Stored items
____

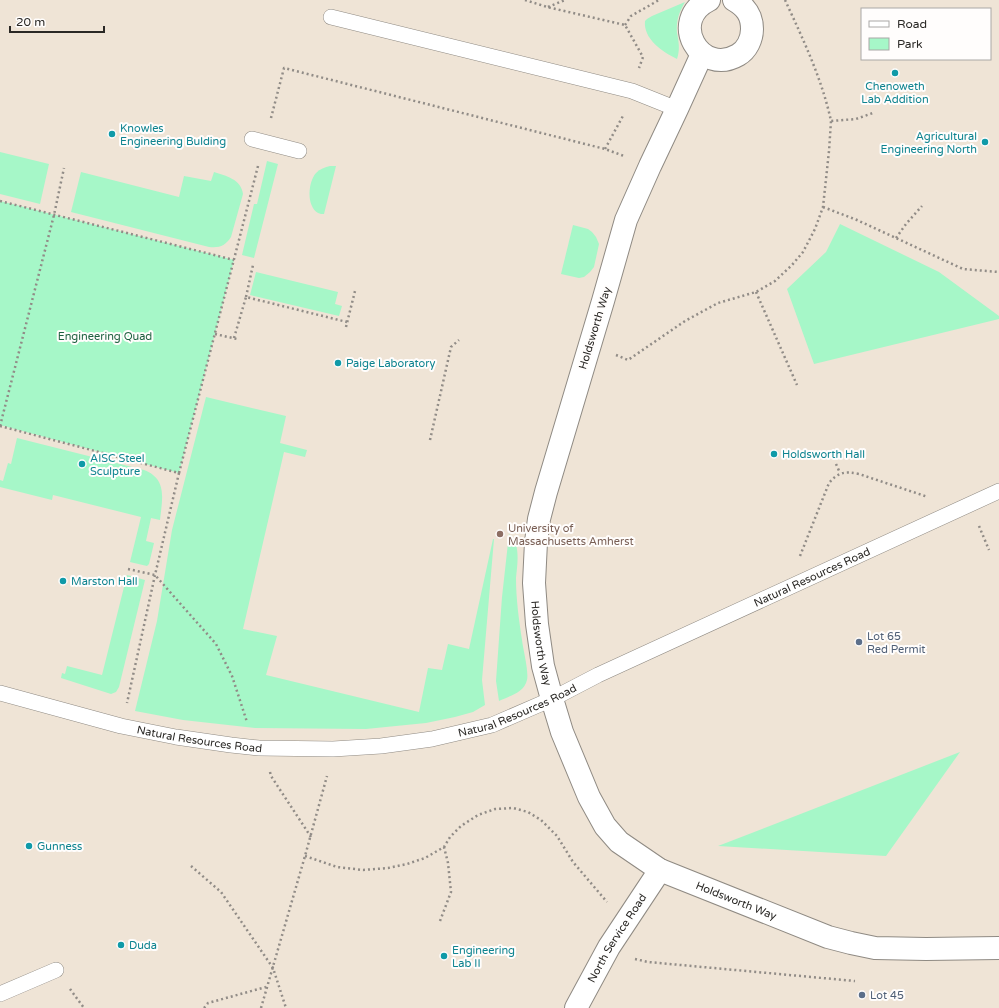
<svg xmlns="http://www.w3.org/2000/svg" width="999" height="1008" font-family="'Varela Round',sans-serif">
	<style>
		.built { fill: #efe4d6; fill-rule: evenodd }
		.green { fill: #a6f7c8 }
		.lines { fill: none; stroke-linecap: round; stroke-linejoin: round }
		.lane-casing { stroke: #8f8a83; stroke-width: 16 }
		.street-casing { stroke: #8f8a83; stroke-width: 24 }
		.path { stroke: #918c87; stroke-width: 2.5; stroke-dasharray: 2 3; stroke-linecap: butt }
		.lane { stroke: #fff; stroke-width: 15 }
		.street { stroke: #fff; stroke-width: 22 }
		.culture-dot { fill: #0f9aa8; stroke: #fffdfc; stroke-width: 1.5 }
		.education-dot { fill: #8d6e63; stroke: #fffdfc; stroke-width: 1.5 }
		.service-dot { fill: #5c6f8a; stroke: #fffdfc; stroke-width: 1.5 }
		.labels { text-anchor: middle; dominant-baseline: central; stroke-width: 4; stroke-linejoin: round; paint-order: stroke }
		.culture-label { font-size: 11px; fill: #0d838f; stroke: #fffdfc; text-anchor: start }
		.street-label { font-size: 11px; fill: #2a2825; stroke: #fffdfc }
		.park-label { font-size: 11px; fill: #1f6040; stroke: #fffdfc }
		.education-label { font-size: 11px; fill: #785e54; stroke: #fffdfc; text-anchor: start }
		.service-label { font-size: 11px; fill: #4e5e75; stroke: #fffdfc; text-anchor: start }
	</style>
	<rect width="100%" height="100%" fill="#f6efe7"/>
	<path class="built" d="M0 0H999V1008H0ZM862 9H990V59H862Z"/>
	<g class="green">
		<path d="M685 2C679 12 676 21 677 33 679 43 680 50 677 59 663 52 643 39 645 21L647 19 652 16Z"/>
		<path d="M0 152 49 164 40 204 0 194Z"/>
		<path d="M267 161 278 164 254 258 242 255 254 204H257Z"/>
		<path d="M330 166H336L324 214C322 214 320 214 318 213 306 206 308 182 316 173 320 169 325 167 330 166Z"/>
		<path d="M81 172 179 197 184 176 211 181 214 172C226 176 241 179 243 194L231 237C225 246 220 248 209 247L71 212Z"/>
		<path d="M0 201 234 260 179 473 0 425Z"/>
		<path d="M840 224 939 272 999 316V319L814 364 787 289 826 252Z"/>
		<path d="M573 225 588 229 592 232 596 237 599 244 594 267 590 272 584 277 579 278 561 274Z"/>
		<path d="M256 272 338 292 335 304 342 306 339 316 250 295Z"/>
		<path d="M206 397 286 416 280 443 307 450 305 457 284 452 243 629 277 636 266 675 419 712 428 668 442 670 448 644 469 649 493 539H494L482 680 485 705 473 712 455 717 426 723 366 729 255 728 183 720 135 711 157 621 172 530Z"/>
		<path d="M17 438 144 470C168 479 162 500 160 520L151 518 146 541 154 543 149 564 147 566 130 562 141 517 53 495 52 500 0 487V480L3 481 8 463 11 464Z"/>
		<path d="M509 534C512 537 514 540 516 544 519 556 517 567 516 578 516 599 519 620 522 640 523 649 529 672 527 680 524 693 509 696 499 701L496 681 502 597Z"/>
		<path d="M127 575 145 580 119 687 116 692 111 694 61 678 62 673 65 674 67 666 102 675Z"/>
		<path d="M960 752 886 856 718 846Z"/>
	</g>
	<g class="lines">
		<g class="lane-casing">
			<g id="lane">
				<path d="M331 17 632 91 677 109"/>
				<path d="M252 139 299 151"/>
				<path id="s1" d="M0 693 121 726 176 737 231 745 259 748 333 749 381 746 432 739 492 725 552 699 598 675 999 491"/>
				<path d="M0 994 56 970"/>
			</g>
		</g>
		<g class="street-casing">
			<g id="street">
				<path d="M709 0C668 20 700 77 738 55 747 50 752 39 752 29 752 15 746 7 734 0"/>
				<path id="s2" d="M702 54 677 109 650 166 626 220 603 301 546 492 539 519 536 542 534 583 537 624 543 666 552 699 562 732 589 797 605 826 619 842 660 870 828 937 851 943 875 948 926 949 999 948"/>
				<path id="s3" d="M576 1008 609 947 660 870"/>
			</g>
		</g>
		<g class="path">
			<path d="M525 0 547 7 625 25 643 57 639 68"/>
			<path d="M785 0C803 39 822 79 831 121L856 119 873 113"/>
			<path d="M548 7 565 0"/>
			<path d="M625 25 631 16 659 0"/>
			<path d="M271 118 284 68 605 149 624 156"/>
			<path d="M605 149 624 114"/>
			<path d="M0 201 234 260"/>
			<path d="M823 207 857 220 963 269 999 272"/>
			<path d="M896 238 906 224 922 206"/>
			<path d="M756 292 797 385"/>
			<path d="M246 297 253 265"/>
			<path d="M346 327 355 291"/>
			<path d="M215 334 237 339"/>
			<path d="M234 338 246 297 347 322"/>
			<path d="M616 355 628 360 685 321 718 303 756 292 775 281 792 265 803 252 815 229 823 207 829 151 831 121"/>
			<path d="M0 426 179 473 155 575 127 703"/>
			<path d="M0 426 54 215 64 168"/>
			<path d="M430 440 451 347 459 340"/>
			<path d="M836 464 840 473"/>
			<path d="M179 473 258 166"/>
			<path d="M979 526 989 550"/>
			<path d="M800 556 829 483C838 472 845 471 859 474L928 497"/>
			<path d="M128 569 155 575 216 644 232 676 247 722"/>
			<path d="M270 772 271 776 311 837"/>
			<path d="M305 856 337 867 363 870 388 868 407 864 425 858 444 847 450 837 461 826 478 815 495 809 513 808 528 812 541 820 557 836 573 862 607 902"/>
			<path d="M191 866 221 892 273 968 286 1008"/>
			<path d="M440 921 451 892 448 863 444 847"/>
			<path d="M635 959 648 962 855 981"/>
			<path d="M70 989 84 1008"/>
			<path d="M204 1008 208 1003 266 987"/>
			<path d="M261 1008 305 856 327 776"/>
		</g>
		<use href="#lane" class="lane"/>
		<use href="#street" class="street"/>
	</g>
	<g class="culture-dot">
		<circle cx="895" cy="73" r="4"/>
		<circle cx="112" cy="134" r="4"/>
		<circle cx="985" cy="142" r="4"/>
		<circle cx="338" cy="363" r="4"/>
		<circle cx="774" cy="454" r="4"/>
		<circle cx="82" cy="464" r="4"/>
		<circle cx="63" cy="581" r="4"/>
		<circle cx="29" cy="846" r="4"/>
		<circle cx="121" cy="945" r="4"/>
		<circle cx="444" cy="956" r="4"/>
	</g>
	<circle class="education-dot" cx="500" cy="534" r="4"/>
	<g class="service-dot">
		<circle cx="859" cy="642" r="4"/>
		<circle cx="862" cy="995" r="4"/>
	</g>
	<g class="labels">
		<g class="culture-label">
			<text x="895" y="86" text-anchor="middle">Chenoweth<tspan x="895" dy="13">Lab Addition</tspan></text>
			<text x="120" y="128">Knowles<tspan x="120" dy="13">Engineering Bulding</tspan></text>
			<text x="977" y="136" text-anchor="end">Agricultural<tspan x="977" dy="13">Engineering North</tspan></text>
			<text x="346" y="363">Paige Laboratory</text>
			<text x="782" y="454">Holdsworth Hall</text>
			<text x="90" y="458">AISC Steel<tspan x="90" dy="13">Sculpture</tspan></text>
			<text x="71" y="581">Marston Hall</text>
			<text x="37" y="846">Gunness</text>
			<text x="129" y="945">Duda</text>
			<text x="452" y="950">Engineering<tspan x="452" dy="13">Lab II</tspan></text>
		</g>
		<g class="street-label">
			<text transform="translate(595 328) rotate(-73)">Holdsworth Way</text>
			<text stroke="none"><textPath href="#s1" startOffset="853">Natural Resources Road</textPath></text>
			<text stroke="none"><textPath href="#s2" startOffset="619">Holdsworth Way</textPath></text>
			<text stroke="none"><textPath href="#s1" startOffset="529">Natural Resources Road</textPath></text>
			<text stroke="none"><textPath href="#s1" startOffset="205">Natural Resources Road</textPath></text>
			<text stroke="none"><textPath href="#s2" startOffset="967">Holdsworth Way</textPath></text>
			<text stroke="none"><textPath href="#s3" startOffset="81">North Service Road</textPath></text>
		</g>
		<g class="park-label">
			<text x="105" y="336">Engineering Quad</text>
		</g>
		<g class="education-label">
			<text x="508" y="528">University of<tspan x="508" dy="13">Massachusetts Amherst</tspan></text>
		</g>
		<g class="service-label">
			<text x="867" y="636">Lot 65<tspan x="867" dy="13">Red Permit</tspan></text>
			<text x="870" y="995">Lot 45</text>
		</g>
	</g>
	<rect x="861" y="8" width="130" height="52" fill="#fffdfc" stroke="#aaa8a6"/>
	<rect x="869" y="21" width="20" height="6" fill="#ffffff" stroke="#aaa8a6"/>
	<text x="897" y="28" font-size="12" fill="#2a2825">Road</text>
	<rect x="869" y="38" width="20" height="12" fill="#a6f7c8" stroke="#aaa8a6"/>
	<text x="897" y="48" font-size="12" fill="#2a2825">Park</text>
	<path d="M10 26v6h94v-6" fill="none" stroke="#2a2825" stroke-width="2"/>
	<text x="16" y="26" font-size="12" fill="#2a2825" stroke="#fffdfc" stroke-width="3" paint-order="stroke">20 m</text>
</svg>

____

PROBLEM TO SOLVE
Say how many lines in the data above contain the string "linecap", and give no other output.

REPLY TO THE TASK
2